++++ TEXT EXCERPT

Vox Cantoris said...

Gustavo Raffi, Grand Master of the Grand Orient of Italy

"With the election of Pope Francis nothing will ever be the same again. With Pope Francis, nothing will be more as it was before. It is a clear choice of fraternity for a Church of dialogue, which is not contaminated by the logic and temptations of temporal power"
“A man of the poor far away from the Curia. Fraternity and the desire to dialogue were his first concrete words. Perhaps nothing in the Church will be as it was before. Our hope is that the pontificate of Francis, the Pope who 'comes from the end of the world' can mark the return to the Church-Word instead of the Church-Institution, promoting an open dialogue with the contemporary world, with believers and non-believers, following the springtime of Vatican II."
"The Jesuit who is close to the least ones of history," Raffi continues, "has the great opportunity to show the world the face of a Church that must recover the announcement of a new humanity, not the weight of an institution that closes itself off in defense of its own privileges. Bergoglio knows real life and will remember the lesson of one of his favorite theologians, Romano Guardini, for whom the truth of love cannot be stopped.
"The simple cross he wore on his white cassock," concludes the Grand Master of Palazzo Giustiniani, "lets us hope that a Church of the people will re-discover its capacity to dialogue with all men of good will and with Freemasonry, which, as the experience of Latin America teaches us, works for the good and progress of humanity, as shown by Bolivar, Allende and José Martí, to name only a few. This is the 'white smoke' that we expect from the Church of our times."

gob said...


rcg said...

Pope Benedict's abdication is a mystery. The political goings on in the Vatican are the stuff of history. At least one Pope I can think of was forced out and starved to death as a prisoner. So it is not beyond imagining that some subterfuge would have taken down a German pope and it is cold comfort to know this is not novel in the history of out Church. I wish I could have helped, that he could have used a Draconian lieutenant to be the vinegar to his sugar. Oderint dum metuant.

So what do we do? We soldier on. On the night before I enlisted my father, a navy man, told me that the captain was a SOB, but he was his SOB. We may have that situation at times over the glorious millenia of Church history and those situations are proof, if any is needed for the secular world, that Holy Mother Church is defended by the Holy Spirit.

Rood Screen said...

++++++++

→ **EXPLORE THE MATERIAL**:
**a.** Write out the part of the comment thread starting at "So what do we" and ending at "the Holy Spirit.", word for word.
**b.** According to the comment thread, whom does Raffi call one of Bergoglio's favorite theologians?

++++ INFORMATION SHOWN

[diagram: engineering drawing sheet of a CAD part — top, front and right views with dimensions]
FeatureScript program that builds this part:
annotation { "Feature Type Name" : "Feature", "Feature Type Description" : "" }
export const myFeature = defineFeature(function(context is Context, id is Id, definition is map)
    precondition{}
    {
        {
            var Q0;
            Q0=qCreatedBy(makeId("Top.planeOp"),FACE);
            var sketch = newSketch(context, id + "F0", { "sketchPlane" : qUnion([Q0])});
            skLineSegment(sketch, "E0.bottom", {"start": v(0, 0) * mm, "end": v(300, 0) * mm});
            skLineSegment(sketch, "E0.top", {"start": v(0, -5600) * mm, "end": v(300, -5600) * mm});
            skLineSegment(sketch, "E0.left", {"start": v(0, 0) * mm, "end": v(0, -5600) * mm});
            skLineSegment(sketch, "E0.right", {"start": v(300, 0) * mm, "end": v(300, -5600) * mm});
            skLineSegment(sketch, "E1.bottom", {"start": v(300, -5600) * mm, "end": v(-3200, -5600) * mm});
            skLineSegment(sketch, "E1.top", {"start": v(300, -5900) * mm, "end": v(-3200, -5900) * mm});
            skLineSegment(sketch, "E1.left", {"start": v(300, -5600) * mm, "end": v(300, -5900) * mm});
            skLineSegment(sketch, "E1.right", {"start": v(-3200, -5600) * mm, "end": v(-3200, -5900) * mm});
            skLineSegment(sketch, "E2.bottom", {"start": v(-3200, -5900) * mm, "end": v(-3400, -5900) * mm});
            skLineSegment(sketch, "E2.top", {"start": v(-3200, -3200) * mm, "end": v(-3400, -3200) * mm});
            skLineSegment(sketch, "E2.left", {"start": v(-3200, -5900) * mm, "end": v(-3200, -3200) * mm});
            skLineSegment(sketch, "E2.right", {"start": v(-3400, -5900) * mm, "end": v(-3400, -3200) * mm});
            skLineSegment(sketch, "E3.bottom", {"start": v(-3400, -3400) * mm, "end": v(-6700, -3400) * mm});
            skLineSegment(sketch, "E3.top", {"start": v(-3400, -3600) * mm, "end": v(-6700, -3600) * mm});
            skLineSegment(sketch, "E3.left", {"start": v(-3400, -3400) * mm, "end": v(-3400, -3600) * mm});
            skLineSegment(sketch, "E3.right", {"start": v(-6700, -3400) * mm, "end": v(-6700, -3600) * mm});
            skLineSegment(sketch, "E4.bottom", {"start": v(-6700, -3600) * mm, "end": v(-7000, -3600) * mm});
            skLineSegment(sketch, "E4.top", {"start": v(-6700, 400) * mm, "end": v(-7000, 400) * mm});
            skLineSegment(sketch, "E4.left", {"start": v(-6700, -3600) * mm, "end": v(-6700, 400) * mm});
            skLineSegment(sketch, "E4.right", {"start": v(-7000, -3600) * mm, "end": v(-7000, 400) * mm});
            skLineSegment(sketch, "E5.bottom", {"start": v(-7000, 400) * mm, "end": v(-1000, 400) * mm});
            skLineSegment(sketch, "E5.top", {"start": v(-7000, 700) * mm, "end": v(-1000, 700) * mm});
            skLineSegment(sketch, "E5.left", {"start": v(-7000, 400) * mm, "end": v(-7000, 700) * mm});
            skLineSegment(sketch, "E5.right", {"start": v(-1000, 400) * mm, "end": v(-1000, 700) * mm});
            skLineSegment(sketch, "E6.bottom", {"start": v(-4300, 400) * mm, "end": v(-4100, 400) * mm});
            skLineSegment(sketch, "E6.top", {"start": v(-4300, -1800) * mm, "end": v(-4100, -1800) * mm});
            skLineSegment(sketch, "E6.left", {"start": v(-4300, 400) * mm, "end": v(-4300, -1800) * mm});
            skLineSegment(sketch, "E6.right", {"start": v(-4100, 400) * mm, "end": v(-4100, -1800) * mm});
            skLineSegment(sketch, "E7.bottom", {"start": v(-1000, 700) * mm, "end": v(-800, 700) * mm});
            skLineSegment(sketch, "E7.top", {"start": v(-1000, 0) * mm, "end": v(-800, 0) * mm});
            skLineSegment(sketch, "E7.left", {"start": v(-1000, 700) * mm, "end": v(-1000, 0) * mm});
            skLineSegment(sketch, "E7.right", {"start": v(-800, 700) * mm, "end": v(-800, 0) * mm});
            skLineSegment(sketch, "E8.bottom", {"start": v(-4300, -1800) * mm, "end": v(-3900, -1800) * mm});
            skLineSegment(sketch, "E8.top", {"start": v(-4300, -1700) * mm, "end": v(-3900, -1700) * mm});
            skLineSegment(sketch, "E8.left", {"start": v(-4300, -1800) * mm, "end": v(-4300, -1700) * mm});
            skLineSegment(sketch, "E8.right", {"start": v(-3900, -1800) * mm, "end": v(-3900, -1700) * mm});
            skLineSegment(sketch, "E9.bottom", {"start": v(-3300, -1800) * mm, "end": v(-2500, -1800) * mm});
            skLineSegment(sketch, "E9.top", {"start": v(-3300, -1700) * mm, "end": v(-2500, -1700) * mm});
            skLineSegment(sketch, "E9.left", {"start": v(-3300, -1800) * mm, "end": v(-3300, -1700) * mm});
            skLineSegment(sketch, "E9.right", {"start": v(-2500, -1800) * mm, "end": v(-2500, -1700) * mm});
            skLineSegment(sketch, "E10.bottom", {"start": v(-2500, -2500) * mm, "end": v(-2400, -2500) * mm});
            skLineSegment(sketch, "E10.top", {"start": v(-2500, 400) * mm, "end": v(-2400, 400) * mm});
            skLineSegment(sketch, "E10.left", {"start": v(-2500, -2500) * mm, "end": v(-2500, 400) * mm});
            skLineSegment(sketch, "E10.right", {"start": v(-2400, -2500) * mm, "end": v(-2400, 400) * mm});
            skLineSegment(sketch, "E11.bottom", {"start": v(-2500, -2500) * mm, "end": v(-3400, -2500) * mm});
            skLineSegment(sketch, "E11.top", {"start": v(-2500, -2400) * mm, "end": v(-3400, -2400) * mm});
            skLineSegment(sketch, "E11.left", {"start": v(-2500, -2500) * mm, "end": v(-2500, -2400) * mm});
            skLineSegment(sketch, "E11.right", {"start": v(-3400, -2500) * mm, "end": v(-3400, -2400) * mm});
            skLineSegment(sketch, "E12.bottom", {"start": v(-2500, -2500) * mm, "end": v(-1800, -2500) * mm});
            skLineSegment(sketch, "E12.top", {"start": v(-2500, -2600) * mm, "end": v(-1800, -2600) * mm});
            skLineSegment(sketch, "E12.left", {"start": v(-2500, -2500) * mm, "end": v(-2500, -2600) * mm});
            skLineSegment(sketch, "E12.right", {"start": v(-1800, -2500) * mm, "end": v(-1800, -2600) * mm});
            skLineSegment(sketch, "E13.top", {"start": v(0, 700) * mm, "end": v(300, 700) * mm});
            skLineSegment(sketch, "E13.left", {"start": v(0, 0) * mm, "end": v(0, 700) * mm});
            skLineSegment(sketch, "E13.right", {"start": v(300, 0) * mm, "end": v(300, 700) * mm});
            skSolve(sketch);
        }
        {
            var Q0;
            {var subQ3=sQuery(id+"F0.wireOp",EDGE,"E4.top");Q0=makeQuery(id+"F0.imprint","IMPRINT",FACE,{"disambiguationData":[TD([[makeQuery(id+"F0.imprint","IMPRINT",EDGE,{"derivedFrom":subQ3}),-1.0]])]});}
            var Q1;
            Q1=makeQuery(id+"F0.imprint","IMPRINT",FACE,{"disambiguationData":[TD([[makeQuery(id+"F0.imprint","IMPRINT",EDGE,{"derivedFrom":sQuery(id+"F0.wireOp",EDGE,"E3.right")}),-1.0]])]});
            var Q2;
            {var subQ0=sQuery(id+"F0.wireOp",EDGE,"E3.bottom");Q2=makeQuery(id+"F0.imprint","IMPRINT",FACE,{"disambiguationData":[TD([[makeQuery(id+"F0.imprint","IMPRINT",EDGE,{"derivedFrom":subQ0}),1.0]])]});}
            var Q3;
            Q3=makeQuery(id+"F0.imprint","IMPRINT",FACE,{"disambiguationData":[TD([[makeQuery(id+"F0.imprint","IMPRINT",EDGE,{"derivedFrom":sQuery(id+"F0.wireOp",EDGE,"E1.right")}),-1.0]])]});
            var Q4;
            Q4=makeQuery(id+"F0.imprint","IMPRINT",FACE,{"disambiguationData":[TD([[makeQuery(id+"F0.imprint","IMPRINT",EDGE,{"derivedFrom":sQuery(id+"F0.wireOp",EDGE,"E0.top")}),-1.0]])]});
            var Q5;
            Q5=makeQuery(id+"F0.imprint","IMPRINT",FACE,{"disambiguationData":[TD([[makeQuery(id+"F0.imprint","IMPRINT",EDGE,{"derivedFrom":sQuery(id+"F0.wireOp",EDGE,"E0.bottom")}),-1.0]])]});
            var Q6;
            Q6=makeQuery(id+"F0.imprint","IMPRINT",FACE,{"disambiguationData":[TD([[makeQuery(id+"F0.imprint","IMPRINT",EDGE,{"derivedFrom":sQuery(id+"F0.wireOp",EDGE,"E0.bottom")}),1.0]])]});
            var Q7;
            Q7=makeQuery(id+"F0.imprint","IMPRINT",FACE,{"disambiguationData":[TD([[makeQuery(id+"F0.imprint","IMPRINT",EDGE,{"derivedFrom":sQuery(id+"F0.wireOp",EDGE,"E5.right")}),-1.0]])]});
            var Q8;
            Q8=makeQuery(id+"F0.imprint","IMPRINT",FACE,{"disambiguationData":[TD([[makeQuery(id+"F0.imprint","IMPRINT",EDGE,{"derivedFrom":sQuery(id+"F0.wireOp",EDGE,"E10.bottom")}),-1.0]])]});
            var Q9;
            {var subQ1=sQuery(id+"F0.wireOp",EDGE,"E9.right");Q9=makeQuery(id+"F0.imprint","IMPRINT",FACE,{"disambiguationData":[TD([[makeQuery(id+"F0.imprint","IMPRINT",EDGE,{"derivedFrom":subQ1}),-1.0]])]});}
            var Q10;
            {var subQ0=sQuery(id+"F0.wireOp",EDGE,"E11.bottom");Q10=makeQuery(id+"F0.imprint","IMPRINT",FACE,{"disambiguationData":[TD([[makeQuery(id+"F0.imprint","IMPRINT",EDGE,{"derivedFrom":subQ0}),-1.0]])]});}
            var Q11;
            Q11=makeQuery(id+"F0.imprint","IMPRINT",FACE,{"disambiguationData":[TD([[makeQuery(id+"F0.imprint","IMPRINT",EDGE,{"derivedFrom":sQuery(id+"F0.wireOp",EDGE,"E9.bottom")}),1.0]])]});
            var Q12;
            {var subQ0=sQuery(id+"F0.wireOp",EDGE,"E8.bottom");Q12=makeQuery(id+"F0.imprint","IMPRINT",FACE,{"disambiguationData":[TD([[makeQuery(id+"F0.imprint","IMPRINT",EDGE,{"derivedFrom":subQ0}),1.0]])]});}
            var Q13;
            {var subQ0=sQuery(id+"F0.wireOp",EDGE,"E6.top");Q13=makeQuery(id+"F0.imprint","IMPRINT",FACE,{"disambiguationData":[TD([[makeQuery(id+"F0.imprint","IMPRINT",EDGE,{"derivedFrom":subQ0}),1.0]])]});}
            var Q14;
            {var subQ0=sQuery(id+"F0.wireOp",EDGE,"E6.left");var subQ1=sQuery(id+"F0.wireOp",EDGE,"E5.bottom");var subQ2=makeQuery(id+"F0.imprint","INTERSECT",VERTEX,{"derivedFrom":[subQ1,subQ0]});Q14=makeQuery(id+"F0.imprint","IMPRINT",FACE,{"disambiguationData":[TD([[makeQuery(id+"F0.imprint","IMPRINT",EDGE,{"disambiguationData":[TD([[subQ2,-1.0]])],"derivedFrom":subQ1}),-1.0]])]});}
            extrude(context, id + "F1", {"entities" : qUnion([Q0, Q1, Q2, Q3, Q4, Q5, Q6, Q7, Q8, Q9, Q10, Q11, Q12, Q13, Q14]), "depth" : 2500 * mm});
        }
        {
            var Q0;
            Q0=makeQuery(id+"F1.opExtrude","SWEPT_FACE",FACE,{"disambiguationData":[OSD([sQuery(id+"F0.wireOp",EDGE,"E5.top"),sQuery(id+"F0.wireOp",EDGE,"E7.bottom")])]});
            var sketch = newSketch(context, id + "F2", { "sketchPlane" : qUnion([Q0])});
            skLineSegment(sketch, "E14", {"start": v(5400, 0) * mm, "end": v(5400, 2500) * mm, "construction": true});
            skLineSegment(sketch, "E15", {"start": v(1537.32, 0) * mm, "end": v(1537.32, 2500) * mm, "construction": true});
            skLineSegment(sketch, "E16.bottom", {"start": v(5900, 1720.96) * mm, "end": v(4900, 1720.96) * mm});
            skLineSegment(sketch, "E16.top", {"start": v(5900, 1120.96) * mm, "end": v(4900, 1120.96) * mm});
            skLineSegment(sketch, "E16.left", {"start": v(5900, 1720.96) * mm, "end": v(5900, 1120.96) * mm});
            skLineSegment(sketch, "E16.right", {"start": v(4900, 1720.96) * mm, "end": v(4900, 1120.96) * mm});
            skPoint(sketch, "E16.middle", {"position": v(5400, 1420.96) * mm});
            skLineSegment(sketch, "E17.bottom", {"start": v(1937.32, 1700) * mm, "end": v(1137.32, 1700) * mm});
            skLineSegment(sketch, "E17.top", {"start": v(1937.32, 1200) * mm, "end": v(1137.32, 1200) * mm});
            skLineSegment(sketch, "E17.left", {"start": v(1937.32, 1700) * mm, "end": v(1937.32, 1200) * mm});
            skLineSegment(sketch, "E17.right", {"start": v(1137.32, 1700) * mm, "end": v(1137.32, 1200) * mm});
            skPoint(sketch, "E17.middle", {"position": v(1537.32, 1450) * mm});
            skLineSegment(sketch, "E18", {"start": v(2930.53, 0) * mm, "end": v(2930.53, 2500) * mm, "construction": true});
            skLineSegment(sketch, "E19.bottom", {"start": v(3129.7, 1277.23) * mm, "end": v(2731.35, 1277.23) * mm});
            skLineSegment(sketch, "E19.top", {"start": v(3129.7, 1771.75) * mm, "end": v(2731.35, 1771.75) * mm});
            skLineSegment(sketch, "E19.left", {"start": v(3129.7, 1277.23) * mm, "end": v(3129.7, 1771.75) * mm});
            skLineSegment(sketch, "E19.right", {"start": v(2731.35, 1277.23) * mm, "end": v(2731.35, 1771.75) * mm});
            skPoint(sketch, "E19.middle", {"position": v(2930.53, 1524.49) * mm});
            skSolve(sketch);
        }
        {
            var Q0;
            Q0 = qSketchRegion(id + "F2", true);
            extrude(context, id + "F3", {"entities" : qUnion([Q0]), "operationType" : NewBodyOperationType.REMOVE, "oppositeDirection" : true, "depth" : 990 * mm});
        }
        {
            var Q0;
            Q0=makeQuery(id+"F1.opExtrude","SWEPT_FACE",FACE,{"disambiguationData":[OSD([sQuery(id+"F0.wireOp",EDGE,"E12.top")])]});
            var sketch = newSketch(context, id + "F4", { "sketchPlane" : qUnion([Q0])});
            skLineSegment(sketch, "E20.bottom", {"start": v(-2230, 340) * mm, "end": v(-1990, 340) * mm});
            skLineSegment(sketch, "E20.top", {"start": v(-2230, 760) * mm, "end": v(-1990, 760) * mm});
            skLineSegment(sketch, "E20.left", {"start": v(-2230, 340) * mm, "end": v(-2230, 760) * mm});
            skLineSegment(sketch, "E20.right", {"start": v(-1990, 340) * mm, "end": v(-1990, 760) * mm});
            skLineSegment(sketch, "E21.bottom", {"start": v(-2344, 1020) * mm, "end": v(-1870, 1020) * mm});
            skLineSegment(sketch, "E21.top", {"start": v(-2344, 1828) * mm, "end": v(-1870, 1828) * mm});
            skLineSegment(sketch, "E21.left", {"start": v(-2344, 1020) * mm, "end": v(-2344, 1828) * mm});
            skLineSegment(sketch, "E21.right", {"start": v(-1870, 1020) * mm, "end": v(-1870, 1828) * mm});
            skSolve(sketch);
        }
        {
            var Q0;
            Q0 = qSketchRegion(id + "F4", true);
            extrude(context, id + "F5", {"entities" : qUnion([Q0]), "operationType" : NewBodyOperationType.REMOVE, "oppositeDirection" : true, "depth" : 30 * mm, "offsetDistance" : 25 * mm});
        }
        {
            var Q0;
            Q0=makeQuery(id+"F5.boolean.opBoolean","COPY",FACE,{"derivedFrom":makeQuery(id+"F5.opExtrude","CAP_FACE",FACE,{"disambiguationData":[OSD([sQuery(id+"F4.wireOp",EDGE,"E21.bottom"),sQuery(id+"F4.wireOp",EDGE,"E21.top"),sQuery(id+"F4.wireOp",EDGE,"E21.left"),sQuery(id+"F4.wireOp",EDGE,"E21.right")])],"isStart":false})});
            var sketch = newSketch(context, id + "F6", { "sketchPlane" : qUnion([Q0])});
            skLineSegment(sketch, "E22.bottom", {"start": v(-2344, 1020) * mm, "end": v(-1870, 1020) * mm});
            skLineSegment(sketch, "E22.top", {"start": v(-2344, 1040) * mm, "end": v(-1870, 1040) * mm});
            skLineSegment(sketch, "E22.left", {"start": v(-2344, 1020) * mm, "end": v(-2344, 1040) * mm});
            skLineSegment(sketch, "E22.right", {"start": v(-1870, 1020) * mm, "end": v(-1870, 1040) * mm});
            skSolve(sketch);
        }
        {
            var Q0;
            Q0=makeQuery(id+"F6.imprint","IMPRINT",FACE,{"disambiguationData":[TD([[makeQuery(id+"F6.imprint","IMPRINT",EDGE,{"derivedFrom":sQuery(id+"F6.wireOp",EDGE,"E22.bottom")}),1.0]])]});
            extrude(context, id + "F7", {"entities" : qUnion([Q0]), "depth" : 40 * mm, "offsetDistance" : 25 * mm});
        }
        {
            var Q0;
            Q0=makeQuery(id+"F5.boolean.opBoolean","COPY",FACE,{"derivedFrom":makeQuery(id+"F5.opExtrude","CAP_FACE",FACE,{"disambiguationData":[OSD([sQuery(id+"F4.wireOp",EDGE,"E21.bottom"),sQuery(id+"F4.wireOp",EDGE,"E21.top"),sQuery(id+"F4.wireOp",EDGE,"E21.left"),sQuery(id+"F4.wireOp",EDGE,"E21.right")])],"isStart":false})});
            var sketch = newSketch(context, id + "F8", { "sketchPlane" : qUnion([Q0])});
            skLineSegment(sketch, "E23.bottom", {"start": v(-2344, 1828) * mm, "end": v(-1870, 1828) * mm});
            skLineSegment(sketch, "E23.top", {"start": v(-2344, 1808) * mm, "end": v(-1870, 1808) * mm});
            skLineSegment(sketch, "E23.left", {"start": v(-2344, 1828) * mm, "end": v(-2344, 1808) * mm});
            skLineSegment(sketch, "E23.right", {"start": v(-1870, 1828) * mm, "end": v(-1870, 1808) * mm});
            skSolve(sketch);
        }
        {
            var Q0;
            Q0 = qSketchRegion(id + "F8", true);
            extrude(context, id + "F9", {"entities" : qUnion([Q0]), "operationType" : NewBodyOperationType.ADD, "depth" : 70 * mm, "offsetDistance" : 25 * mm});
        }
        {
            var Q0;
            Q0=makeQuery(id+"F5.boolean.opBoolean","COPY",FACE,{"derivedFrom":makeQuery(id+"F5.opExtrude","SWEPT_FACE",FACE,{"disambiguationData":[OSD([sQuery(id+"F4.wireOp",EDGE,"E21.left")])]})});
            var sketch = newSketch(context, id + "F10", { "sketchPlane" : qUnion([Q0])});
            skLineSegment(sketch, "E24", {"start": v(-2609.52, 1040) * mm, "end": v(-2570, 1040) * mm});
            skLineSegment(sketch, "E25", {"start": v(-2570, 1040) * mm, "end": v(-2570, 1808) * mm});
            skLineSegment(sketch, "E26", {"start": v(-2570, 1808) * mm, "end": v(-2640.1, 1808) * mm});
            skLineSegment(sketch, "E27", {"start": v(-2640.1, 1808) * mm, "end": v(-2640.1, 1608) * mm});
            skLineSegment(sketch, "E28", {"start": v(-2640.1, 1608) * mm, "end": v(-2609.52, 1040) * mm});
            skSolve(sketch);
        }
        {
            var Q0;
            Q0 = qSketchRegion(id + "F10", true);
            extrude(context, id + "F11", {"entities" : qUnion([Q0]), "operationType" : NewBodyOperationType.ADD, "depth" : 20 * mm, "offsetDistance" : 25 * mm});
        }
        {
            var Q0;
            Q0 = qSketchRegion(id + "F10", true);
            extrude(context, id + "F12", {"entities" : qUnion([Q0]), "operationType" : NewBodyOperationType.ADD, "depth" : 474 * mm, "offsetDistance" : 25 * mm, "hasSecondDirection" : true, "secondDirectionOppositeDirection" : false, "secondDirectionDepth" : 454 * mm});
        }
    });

++++++++

→ **RESPONSES TO THE EXERCISE**:
**a.**
So what do we do? We soldier on. On the night before I enlisted my father, a navy man, told me that the captain was a SOB, but he was his SOB. We may have that situation at times over the glorious millenia of Church history and those situations are proof, if any is needed for the secular world, that Holy Mother Church is defended by the Holy Spirit.

**b.** Romano Guardini